◆ **Task prompt**:
Starting at the top of the records below, write out each line exactly as it stands, stopping after the line with "然后就是 **6** 道编程题了，每道 **15** 分。"; exclude the pictures.

◆ **Provided material**:
######

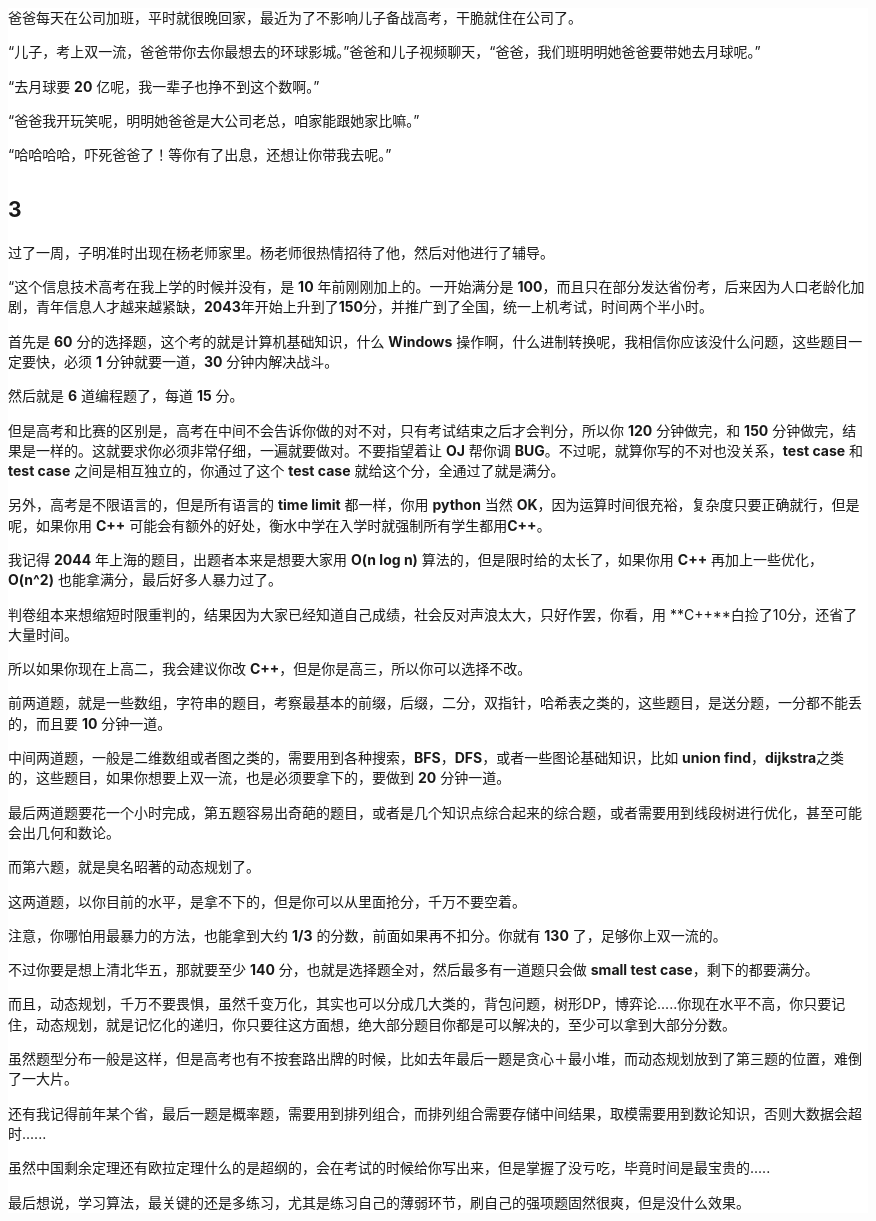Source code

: 爸爸每天在公司加班，平时就很晚回家，最近为了不影响儿子备战高考，干脆就住在公司了。

“儿子，考上双一流，爸爸带你去你最想去的环球影城。”爸爸和儿子视频聊天，“爸爸，我们班明明她爸爸要带她去月球呢。”

“去月球要 **20** 亿呢，我一辈子也挣不到这个数啊。”

“爸爸我开玩笑呢，明明她爸爸是大公司老总，咱家能跟她家比嘛。”

“哈哈哈哈，吓死爸爸了！等你有了出息，还想让你带我去呢。”

## **3**

过了一周，子明准时出现在杨老师家里。杨老师很热情招待了他，然后对他进行了辅导。

“这个信息技术高考在我上学的时候并没有，是 **10** 年前刚刚加上的。一开始满分是 **100**，而且只在部分发达省份考，后来因为人口老龄化加剧，青年信息人才越来越紧缺，**2043**年开始上升到了**150**分，并推广到了全国，统一上机考试，时间两个半小时。

首先是 **60** 分的选择题，这个考的就是计算机基础知识，什么 **Windows** 操作啊，什么进制转换呢，我相信你应该没什么问题，这些题目一定要快，必须 **1** 分钟就要一道，**30** 分钟内解决战斗。

然后就是 **6** 道编程题了，每道 **15** 分。

但是高考和比赛的区别是，高考在中间不会告诉你做的对不对，只有考试结束之后才会判分，所以你 **120** 分钟做完，和 **150** 分钟做完，结果是一样的。这就要求你必须非常仔细，一遍就要做对。不要指望着让 **OJ** 帮你调 **BUG**。不过呢，就算你写的不对也没关系，**test case** 和 **test case** 之间是相互独立的，你通过了这个 **test case** 就给这个分，全通过了就是满分。

另外，高考是不限语言的，但是所有语言的 **time limit** 都一样，你用 **python** 当然 **OK**，因为运算时间很充裕，复杂度只要正确就行，但是呢，如果你用 **C++** 可能会有额外的好处，衡水中学在入学时就强制所有学生都用**C++**。

我记得 **2044** 年上海的题目，出题者本来是想要大家用 **O(n log n)** 算法的，但是限时给的太长了，如果你用 **C++** 再加上一些优化，**O(n^2)** 也能拿满分，最后好多人暴力过了。

判卷组本来想缩短时限重判的，结果因为大家已经知道自己成绩，社会反对声浪太大，只好作罢，你看，用 **C++**白捡了10分，还省了大量时间。

所以如果你现在上高二，我会建议你改 **C++**，但是你是高三，所以你可以选择不改。

前两道题，就是一些数组，字符串的题目，考察最基本的前缀，后缀，二分，双指针，哈希表之类的，这些题目，是送分题，一分都不能丢的，而且要 **10** 分钟一道。

中间两道题，一般是二维数组或者图之类的，需要用到各种搜索，**BFS**，**DFS**，或者一些图论基础知识，比如 **union find**，**dijkstra**之类的，这些题目，如果你想要上双一流，也是必须要拿下的，要做到 **20** 分钟一道。

最后两道题要花一个小时完成，第五题容易出奇葩的题目，或者是几个知识点综合起来的综合题，或者需要用到线段树进行优化，甚至可能会出几何和数论。

而第六题，就是臭名昭著的动态规划了。

这两道题，以你目前的水平，是拿不下的，但是你可以从里面抢分，千万不要空着。

注意，你哪怕用最暴力的方法，也能拿到大约 **1/3** 的分数，前面如果再不扣分。你就有 **130** 了，足够你上双一流的。

不过你要是想上清北华五，那就要至少 **140** 分，也就是选择题全对，然后最多有一道题只会做 **small test case**，剩下的都要满分。

而且，动态规划，千万不要畏惧，虽然千变万化，其实也可以分成几大类的，背包问题，树形DP，博弈论.....你现在水平不高，你只要记住，动态规划，就是记忆化的递归，你只要往这方面想，绝大部分题目你都是可以解决的，至少可以拿到大部分分数。

虽然题型分布一般是这样，但是高考也有不按套路出牌的时候，比如去年最后一题是贪心＋最小堆，而动态规划放到了第三题的位置，难倒了一大片。

还有我记得前年某个省，最后一题是概率题，需要用到排列组合，而排列组合需要存储中间结果，取模需要用到数论知识，否则大数据会超时......

虽然中国剩余定理还有欧拉定理什么的是超纲的，会在考试的时候给你写出来，但是掌握了没亏吃，毕竟时间是最宝贵的.....

最后想说，学习算法，最关键的还是多练习，尤其是练习自己的薄弱环节，刷自己的强项题固然很爽，但是没什么效果。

######

◆ **Solution to this task**:
Source code

: 爸爸每天在公司加班，平时就很晚回家，最近为了不影响儿子备战高考，干脆就住在公司了。

“儿子，考上双一流，爸爸带你去你最想去的环球影城。”爸爸和儿子视频聊天，“爸爸，我们班明明她爸爸要带她去月球呢。”

“去月球要 **20** 亿呢，我一辈子也挣不到这个数啊。”

“爸爸我开玩笑呢，明明她爸爸是大公司老总，咱家能跟她家比嘛。”

“哈哈哈哈，吓死爸爸了！等你有了出息，还想让你带我去呢。”

## **3**

过了一周，子明准时出现在杨老师家里。杨老师很热情招待了他，然后对他进行了辅导。

“这个信息技术高考在我上学的时候并没有，是 **10** 年前刚刚加上的。一开始满分是 **100**，而且只在部分发达省份考，后来因为人口老龄化加剧，青年信息人才越来越紧缺，**2043**年开始上升到了**150**分，并推广到了全国，统一上机考试，时间两个半小时。

首先是 **60** 分的选择题，这个考的就是计算机基础知识，什么 **Windows** 操作啊，什么进制转换呢，我相信你应该没什么问题，这些题目一定要快，必须 **1** 分钟就要一道，**30** 分钟内解决战斗。

然后就是 **6** 道编程题了，每道 **15** 分。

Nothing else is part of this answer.